Let’s now understand the primary features of the new Facebook Pixel.
6. Build Website Custom Audience
Wouldn’t you want to bring back the customers who visited your website, but left without completing an action? Facebook Pixel does exactly that by retargeting customers who abandoned the shopping cart, didn’t sign up for the newsletter or didn’t fill the contact form.
However, instead of targeting individual users (which becomes impossible if the number is in the thousands!), it populates a group of users that fall into a common group, and share common profile or behavior based on the pages they visited or didn’t on your website. These customers are your Website Custom Audience.
For instance, users who visited the product page in the last one week, or users who have not visited your website in the last three months.
You can create multiple Website Custom Audiences, and advertise to them accordingly.
Facebook Pixel also lets you create Lookalike Audience to get more value out of new customer acquisition campaigns.
7. Use Custom Conversion
If you want to track several pages using the same standard event, you can use Facebook Pixel to create Custom Conversions for each page with the help of URLs.
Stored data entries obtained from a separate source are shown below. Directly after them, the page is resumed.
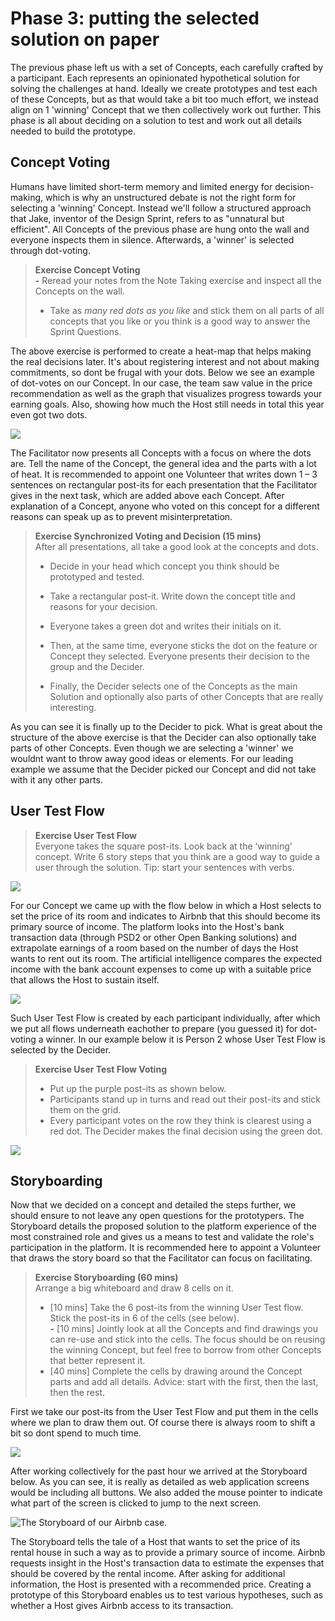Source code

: # Phase 3: putting the selected solution on paper

The previous phase left us with a set of Concepts, each carefully crafted by a participant. Each represents an opinionated hypothetical solution for solving the challenges at hand. Ideally we create prototypes and test each of these Concepts, but as that would take a bit too much effort, we instead align on 1 'winning' Concept that we then collectively work out further. This phase is all about deciding on a solution to test and work out all details needed to build the prototype.

## Concept Voting

Humans have limited short-term memory and limited energy for decision-making, which is why an unstructured debate is not the right form for selecting a 'winning' Concept. Instead we'll follow a structured approach that Jake, inventor of the Design Sprint, refers to as "unnatural but efficient". All Concepts of the previous phase are hung onto the wall and everyone inspects them in silence. Afterwards, a 'winner' is selected through dot-voting.

> **Exercise Concept Voting  
> -** Reread your notes from the Note Taking exercise and inspect all the Concepts on the wall.   
> - Take as _many red dots as you like_ and stick them on all parts of all concepts that you like or you think is a good way to answer the Sprint Questions.

The above exercise is performed to create a heat-map that helps making the real decisions later. It's about registering interest and not about making commitments, so dont be frugal with your dots. Below we see an example of dot-votes on our Concept. In our case, the team saw value in the price recommendation as well as the graph that visualizes progress towards your earning goals. Also, showing how much the Host still needs in total this year even got two dots.

![](../.gitbook/assets/image%20%2835%29.png)

The Facilitator now presents all Concepts with a focus on where the dots are. Tell the name of the Concept, the general idea and the parts with a lot of heat. It is recommended to appoint one Volunteer that writes down 1 – 3 sentences on rectangular post-its for each presentation that the Facilitator gives in the next task, which are added above each Concept. After explanation of a Concept, anyone who voted on this concept for a different reasons can speak up as to prevent misinterpretation.

> **Exercise Synchronized Voting and Decision \(15 mins\)**  
> After all presentations, all take a good look at the concepts and dots.   
> - Decide in your head which concept you think should be prototyped and tested.   
> - Take a rectangular post-it. Write down the concept title and reasons for your decision.   
>   
> - Everyone takes a green dot and writes their initials on it.   
> - Then, at the same time, everyone sticks the dot on the feature or Concept they selected. Everyone presents their decision to the group and the Decider.   
> - Finally, the Decider selects one of the Concepts as the main Solution and optionally also parts of other Concepts that are really interesting.

As you can see it is finally up to the Decider to pick. What is great about the structure of the above exercise is that the Decider can also optionally take parts of other Concepts. Even though we are selecting a 'winner' we wouldnt want to throw away good ideas or elements. For our leading example we assume that the Decider picked our Concept and did not take with it any other parts.

## User Test Flow

> **Exercise User Test Flow**  
> Everyone takes the square post-its. Look back at the ‘winning’ concept. Write 6 story steps that you think are a good way to guide a user through the solution. Tip: start your sentences with verbs.

![](../.gitbook/assets/image%20%287%29.png)

For our Concept we came up with the flow below in which a Host selects to set the price of its room and indicates to Airbnb that this should become its primary source of income. The platform looks into the Host's bank transaction data \(through PSD2 or other Open Banking solutions\) and extrapolate earnings of a room based on the number of days the Host wants to rent out its room. The artificial intelligence compares the expected income with the bank account expenses to come up with a suitable price that allows the Host to sustain itself.

![](../.gitbook/assets/image%20%2833%29.png)

Such User Test Flow is created by each participant individually, after which we put all flows underneath eachother to prepare \(you guessed it\) for dot-voting a winner. In our example below it is Person 2 whose User Test Flow is selected by the Decider.

> **Exercise User Test Flow Voting**  
> - Put up the purple post-its as shown below.  
> - Participants stand up in turns and read out their post-its and stick them on the grid.   
> - Every participant votes on the row they think is clearest using a red dot. The Decider makes the final decision using the green dot.

![](../.gitbook/assets/image%20%2845%29.png)

## Storyboarding

Now that we decided on a concept and detailed the steps further, we should ensure to not leave any open questions for the prototypers. The Storyboard details the proposed solution to the platform experience of the most constrained role and gives us a means to test and validate the role's participation in the platform. It is recommended here to appoint a Volunteer that draws the story board so that the Facilitator can focus on facilitating. 

> **Exercise Storyboarding \(60 mins\)**  
> Arrange a big whiteboard and draw 8 cells on it.   
> - \[10 mins\] Take the 6 post-its from the winning User Test flow. Stick the post-its in 6 of the cells \(see below\).  
> **-** \[10 mins\] Jointly look at all the Concepts and find drawings you can re-use and stick into the cells. The focus should be on reusing the winning Concept, but feel free to borrow from other Concepts that better represent it.   
> - \[40 mins\] Complete the cells by drawing around the Concept parts and add all details. Advice: start with the first, then the last, then the rest.

First we take our post-its from the User Test Flow and put them in the cells where we plan to draw them out. Of course there is always room to shift a bit so dont spend to much time.

![](../.gitbook/assets/image%20%286%29.png)

After working collectively for the past hour we arrived at the Storyboard below. As you can see, it is really as detailed as web application screens would be including all buttons. We also added the mouse pointer to indicate what part of the screen is clicked to jump to the next screen.

![The Storyboard of our Airbnb case.](../.gitbook/assets/image%20%2848%29.png)

The Storyboard tells the tale of a Host that wants to set the price of its rental house in such a way as to provide a primary source of income. Airbnb requests insight in the Host's transaction data to estimate the expenses that should be covered by the rental income. After asking for additional information, the Host is presented with a recommended price. Creating a prototype of this Storyboard enables us to test various hypotheses, such as whether a Host gives Airbnb access to its transaction.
This way, you would be able to view the performance of each page individually without changing the pixel code on each page.
You can select a completion page which could be something like ‘Thank you for subscribing to our email list’ or ‘Thank you for your order’, and then, name the conversion. Now, you can easily test the effectiveness of different campaigns and create campaigns that target different groups. In fact, you can develop Custom Conversions independently of ads and put them to use at a later date. Another beauty of Custom Conversions is that once you create them, they will be tracked for all your ads, irrespective of the fact whether you choose to optimize them or not.
There are various categories to choose from in Custom Conversions – lead, purchase, search, view content, add to cart, complete registration, add to wishlist, initiate checkout and add payment info.
8. Standard Events
Now, while Custom Conversions are a great feature, there are two major limitations. It allows to create only 40 Custom Conversions and can’t be used with dynamic product ads. So, when you want to overcome these drawbacks, the nine Standard Events can come to your rescue. The only thing is that you will have to do a bit of editing of the website’s code. However, since Standard Events fire only when the event takes place, it is lesser prone to errors.